Above: CARL DE SOUZA/AFP/Getty Images
Behind a swing door in a nondescript office in an industrial building in Hong Kong’s Hung Hom district, two ivory cutters are bent over their workstations, turning small cylinders of tusk into delicate roses.
Lise Carving and Jewellery Factory owner Daniel Chan Chun-bo has been in the trade since the mid-1970s. The business, already dwindling, is now under threat of extinction, as the city prepares to ban all sales of ivory, after pressure from conservation groups who believe that the legal, domestic trade is fuelling the illegal, international smuggling of ivory, which is decimating elephant populations in Africa.
“It’s crazy. Nonsense,” Chan says, talking over the constant dentist-drill whine of the workshop. “I have done nothing illegal. I have no secrets.” The only products he exports, he says, are made from mammoth ivory, which he sources from Siberia.
Hong Kong has been identified as a country of ‘primary concern’ by the Convention on International Trade in Endangered Species, an institution created out of the global consensus that the trade in wildlife needed to be monitored and heavily regulated. Under CITES, almost all international trade in new ivory has been banned since 1989; domestic markets continued to operate, however, as did the movement of legal, “pre-convention” ivory. Alongside this, illegal, newly harvested ivory has entered the supply chain, often being laundered into pre-convention stocks through countries which, like Hong Kong, have a domestic market. Even legal traders, including Chan, admit that Hong Kong is a transit point for ivory heading onto mainland China.

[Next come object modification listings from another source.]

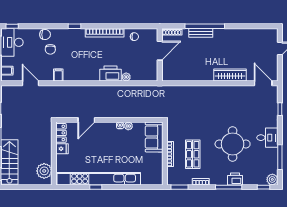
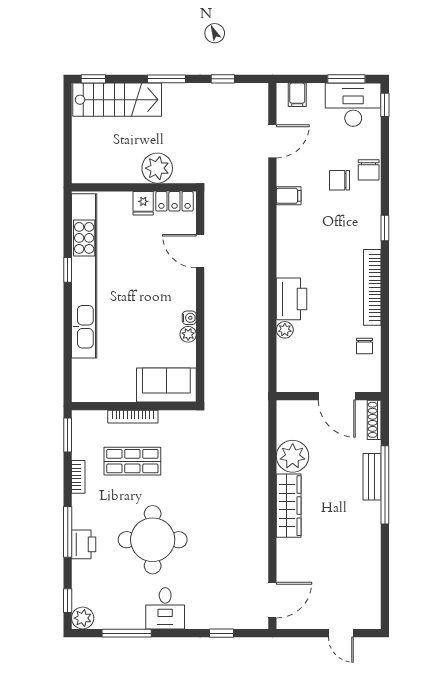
plant: (190, 73) -> (293, 456), added
wardrobe: (230, 75) -> (289, 506), moved
plant: (44, 171) -> (157, 168), moved

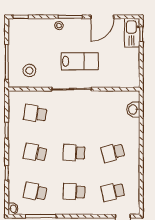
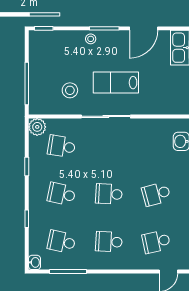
lab bench: (80, 61) -> (116, 83), turned 180
stool: (29, 71) -> (70, 90), moved
plant: (15, 98) -> (37, 127), added

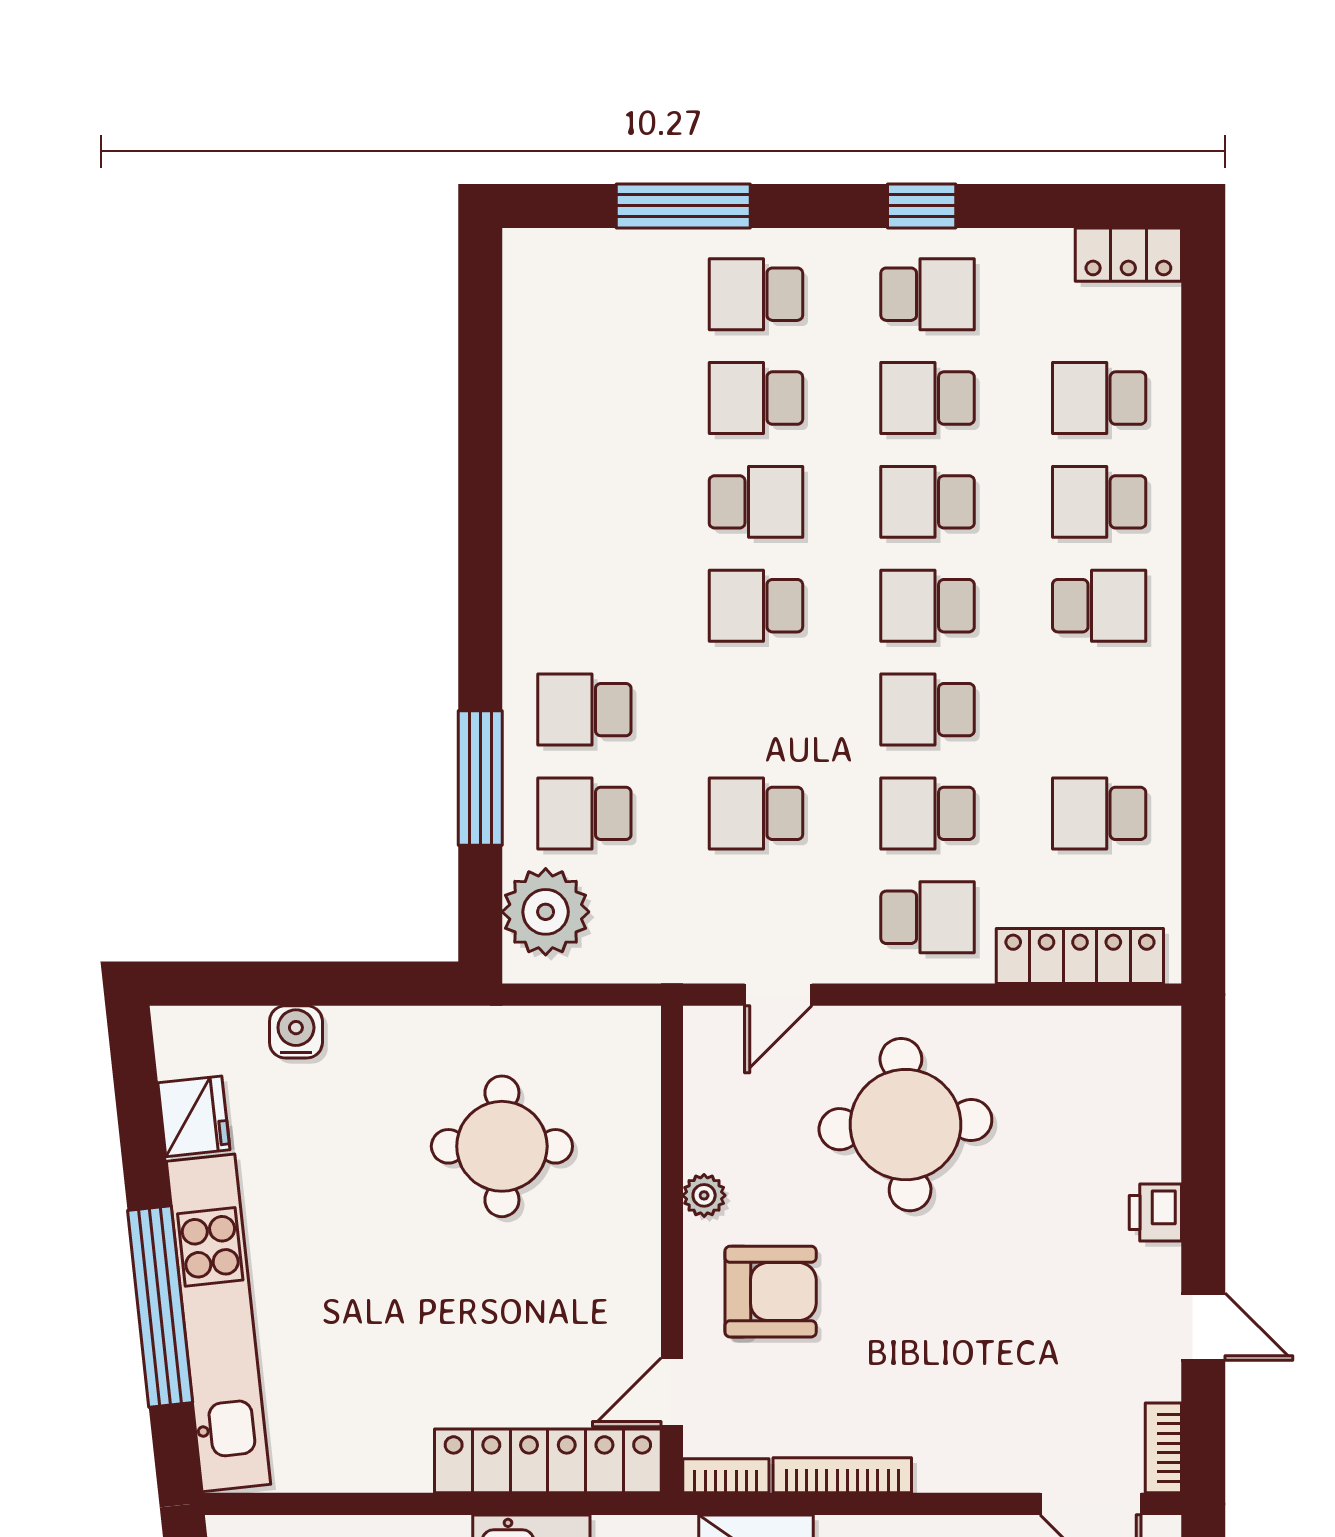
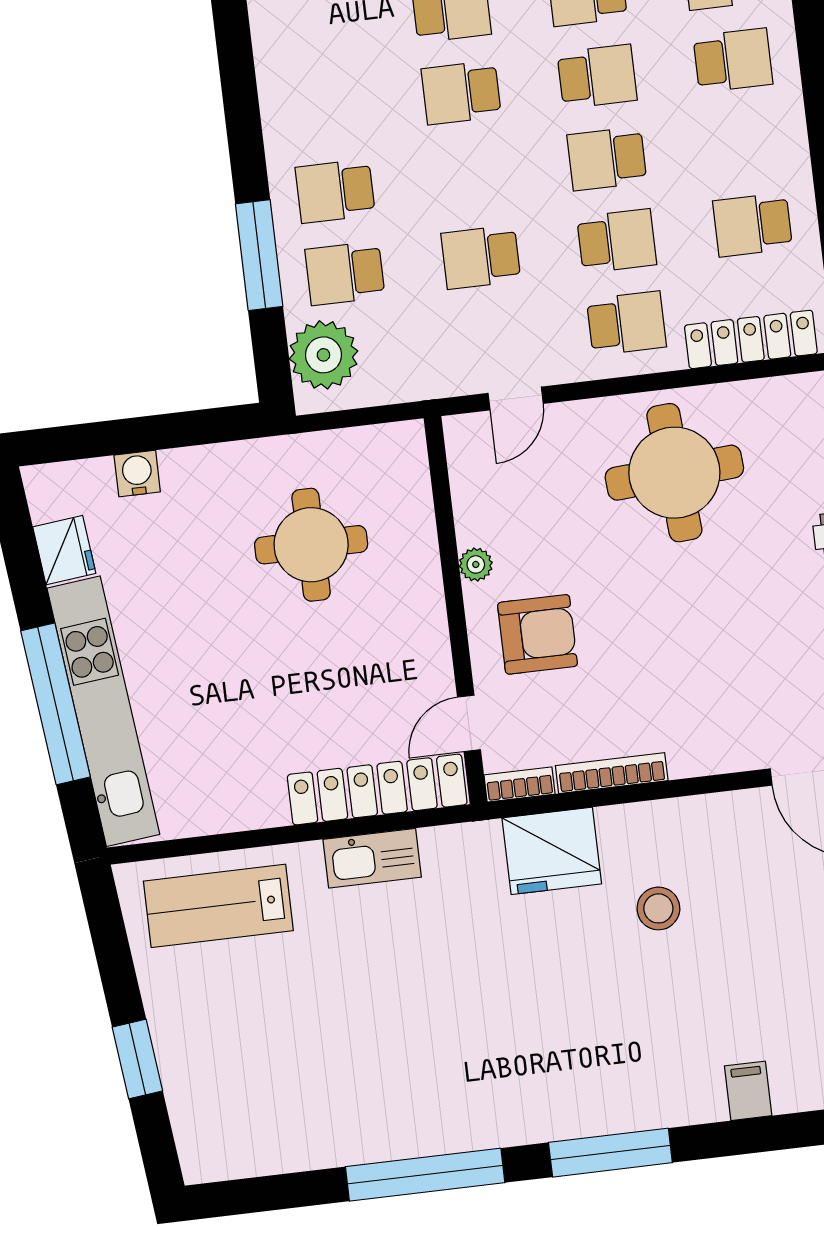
school desk: (928, 606) -> (597, 76), turned 180
school desk: (928, 813) -> (617, 241), turned 180
round table: (905, 1125) -> (674, 473), moved

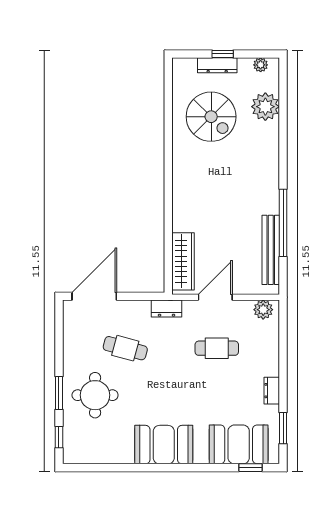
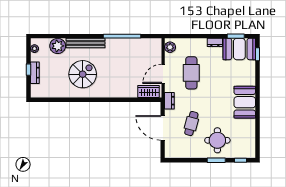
spiral stairs: (211, 117) -> (83, 74), moved
bench: (271, 250) -> (85, 43), moved
wardrobe: (183, 261) -> (149, 92), width x0.67
door: (94, 296) -> (163, 128), moved
door: (215, 297) -> (163, 74), hinge flipped
cafe table: (217, 348) -> (191, 73), width x1.37, depth x1.35
booth: (239, 444) -> (239, 49), moved, turned 90

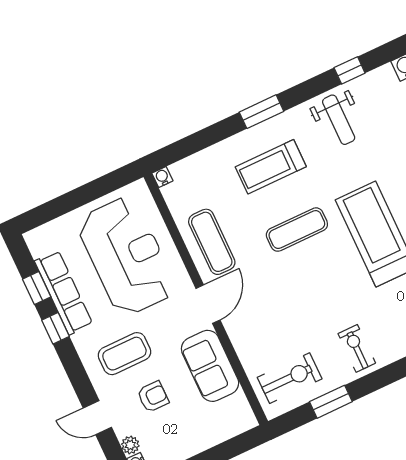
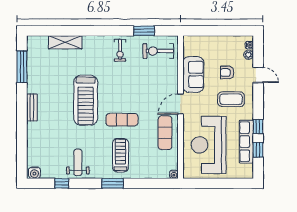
treadmill: (271, 167) -> (120, 155), turned -90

The US introduced a near-total ban on the ivory trade this year, and China is moving in that direction. Under pressure from local conservation groups and international organisations, the Hong Kong government announced in June that it would end the domestic trade entirely by 2021; Chan is lobbying hard against the moratorium. His desk is strewn with pink folders of newspaper clippings, stills from local television exposés of the trade – which he says were full of misinformation – and spreadsheets of elephant numbers. The data, he insists, shows that the decline in herds is less to do with the ivory trade, and more with the growing conflict between growing human populations and elephants.
Amongst his sheafs of documents is one clipping that he seizes on enthusiastically: a report that Zimbabwe and Namibia have submitted a proposal asking that they be allowed to sell their ivory on the international markets again. The two countries want to hold open auctions and, in theory, use the money to fund conservation efforts.
“Their elephant [populations] have increased, not decreased,” Chan says. “They say, if they have no legal ivory trade, their elephants will be extinct. No more. Because they need the money to protect them, and to build the country. That’s the fact. I don’t understand why other African countries can’t do like [Zimbabwe and Namibia].”
Ammunition for campaigners
Others in the ivory trade, contacted by Raconteur, brought up the same argument. Whether the Southern African countries’ attempt succeeds or not, the fact that they have challenged the consensus on the global ban on ivory trading has given ammunition to campaigners like Chan, and undermined efforts to cut off the end markets for smugglers and poachers.
“I’m not surprised that’s the narrative [traders] are using,” says Ross Harvey, a senior researcher at the South African Institute for International Affairs who specialises in natural resource governance. “That’s why it’s so irresponsible for Zimbabwe and Namibia to go ahead with this.”
Southern African countries, and Zimbabwe in particular, have a complicated relationship with conservation, and with the CITES process. There is, Harvey says, a strong belief within these countries that they have successfully conserved their elephant populations – which have been in recovery – and that they should be able to benefit monetarily from them. The countries’ elephants are not included in CITES’ ‘Appendix One’, critically endangered classification, but have a separate moratorium on their trade, which their governments want lifted.
There is another motivation, according to Harvey: a deeply held resentment towards “colonial” impositions on the ownership and use of natural resources.
“It does seem to me that the argument, if you read the subtext, seems to be informed by bitterness and resentment, and they don’t like being imposed on by other people, other nations and so on,” he says. “Frankly, I don’t think they care what kind of impact their requests have on all sorts of other equilibria.”
We can wipe out a population of a species overnight. We need these regulatory controls today more than we’ve ever needed them
John Scanlon, the secretary-general of CITES, is diplomatic when asked whether the new proposals threaten the overall consensus on the trade: “I would say… we are seeing again a re-emergence of the differing points of view that have been around for some time,” he says. All parties to CITES have agreed to abide by its rules, which are approved through a multilateral process.
“The convention was put in place for good reason. That is that wild animals and plants were being exploited through international trade in a way that no one had any clue what the nature or the scale of the trade was, and species were being unwittingly driven towards extinction,” Scanlon says.
“There continues to be a good reason. In fact, we would say that the convention is more needed now than ever. The population growth that’s taken place since this was adopted. Our transport options that are available. The technology to harvest. We can wipe out a population of a species overnight. We need these regulatory controls today more than we’ve ever needed them.”